Data for processing below:

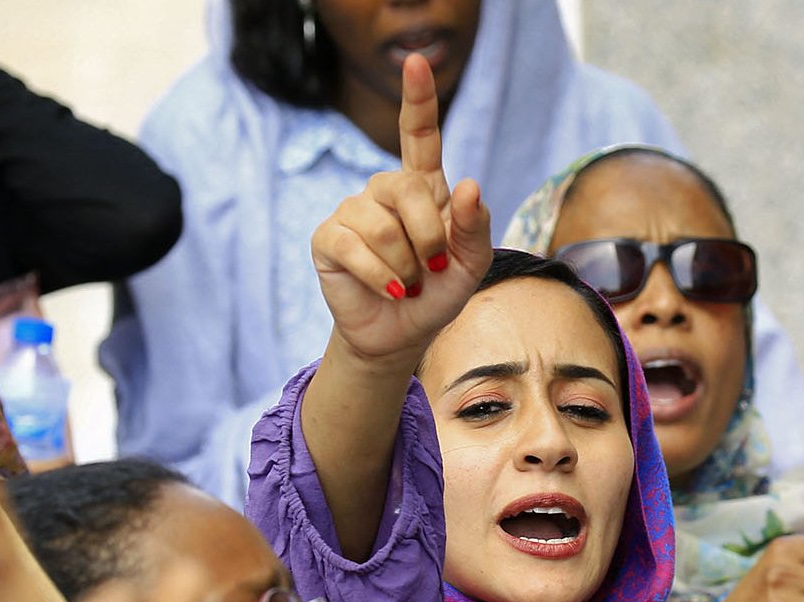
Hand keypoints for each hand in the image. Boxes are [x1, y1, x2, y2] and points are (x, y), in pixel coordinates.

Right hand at [312, 52, 491, 373]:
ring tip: (407, 284)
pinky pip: (354, 247)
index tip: (417, 62)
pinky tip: (388, 288)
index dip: (418, 99)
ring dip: (405, 265)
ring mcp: (352, 212)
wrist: (399, 336)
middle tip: (432, 268)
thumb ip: (475, 227)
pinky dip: (379, 275)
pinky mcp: (328, 238)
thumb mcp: (471, 265)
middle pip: (406, 188)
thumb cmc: (436, 295)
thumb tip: (469, 184)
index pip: (419, 135)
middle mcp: (385, 192)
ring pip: (382, 226)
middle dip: (428, 236)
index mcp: (423, 188)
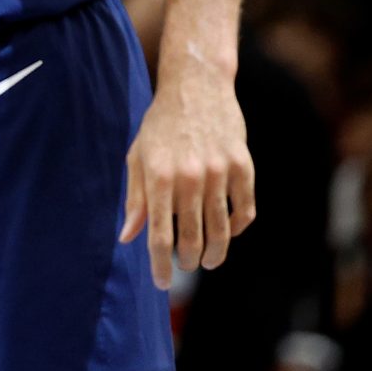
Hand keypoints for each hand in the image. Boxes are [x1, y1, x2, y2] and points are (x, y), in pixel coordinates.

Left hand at [119, 61, 255, 287]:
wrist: (196, 87)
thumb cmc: (160, 125)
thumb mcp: (138, 156)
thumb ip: (134, 199)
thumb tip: (127, 238)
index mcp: (158, 176)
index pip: (158, 234)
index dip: (159, 264)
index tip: (161, 282)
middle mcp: (190, 177)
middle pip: (192, 237)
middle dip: (188, 260)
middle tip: (186, 266)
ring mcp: (220, 172)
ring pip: (221, 230)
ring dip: (215, 252)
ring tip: (208, 260)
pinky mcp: (243, 166)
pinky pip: (244, 210)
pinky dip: (237, 228)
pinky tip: (228, 233)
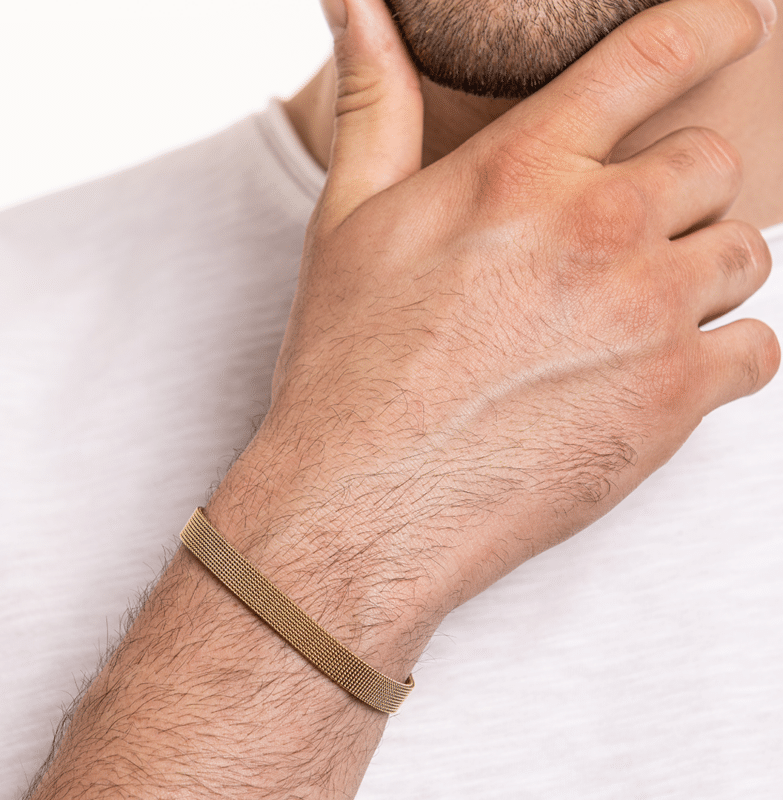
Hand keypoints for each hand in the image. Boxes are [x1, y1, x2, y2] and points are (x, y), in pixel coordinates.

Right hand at [212, 0, 778, 670]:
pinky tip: (654, 371)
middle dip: (677, 192)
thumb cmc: (349, 363)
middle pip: (712, 165)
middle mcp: (599, 228)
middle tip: (620, 240)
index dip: (712, 22)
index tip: (739, 22)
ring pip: (740, 256)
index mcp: (522, 171)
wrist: (366, 500)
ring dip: (697, 274)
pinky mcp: (674, 401)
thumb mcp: (348, 220)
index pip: (655, 54)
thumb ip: (376, 102)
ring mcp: (647, 316)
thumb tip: (355, 4)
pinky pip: (756, 349)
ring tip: (626, 315)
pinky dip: (720, 355)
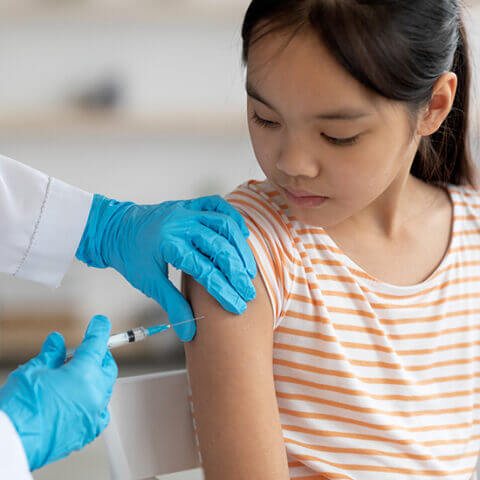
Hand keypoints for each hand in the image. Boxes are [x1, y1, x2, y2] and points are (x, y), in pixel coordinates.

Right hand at [0, 315, 117, 470]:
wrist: (11, 445)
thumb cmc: (20, 408)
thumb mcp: (33, 372)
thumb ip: (51, 355)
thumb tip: (57, 342)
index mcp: (84, 373)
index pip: (98, 344)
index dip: (99, 329)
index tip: (100, 323)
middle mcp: (95, 393)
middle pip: (106, 366)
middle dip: (98, 356)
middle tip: (82, 353)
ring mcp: (94, 413)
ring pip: (104, 388)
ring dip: (94, 379)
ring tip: (73, 378)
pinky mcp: (88, 431)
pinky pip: (100, 412)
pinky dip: (94, 403)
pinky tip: (80, 400)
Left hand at [76, 195, 256, 340]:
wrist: (115, 229)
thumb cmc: (131, 256)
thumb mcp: (149, 283)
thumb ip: (173, 305)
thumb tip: (190, 333)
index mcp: (169, 244)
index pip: (205, 271)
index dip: (224, 291)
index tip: (237, 307)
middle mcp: (181, 224)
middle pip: (220, 248)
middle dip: (238, 273)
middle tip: (248, 293)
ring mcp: (187, 210)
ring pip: (224, 224)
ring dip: (240, 248)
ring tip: (249, 270)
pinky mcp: (190, 204)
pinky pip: (217, 204)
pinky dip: (233, 218)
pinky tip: (242, 235)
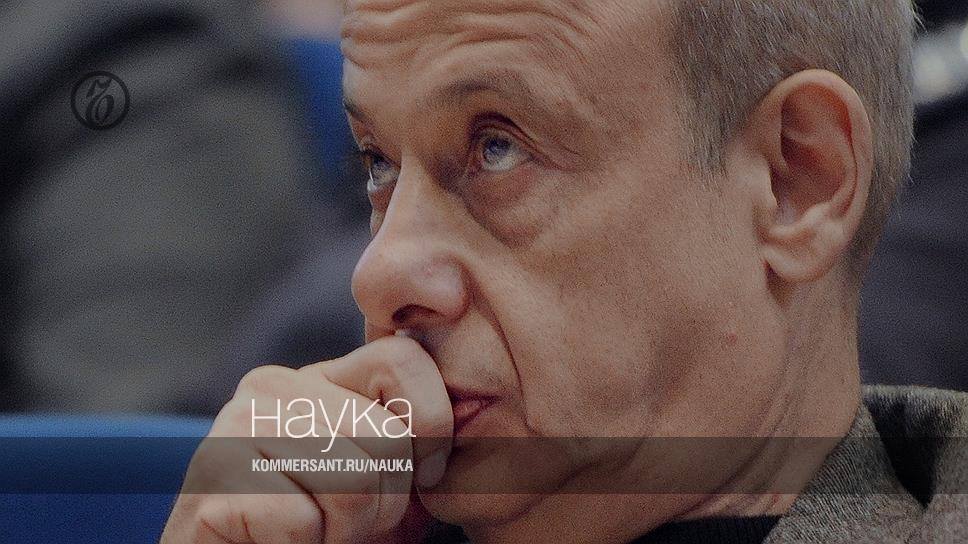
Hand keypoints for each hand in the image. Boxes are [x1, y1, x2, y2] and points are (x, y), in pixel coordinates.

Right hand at [161, 336, 452, 543]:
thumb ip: (422, 444)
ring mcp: (236, 427)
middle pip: (387, 436)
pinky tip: (281, 542)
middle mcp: (274, 385)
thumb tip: (479, 414)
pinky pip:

End of Data for processing.

For this exercise, copy word for word the line that contains "thumb ip: (422, 444)" and every line after it, ending with the last line of the entries above.

thumb ip: (422, 444)
ring mcp: (236, 427)
middle pip: (387, 436)
pinky tip: (281, 542)
middle mcp: (274, 385)
thumb tip: (479, 414)
pinky pip:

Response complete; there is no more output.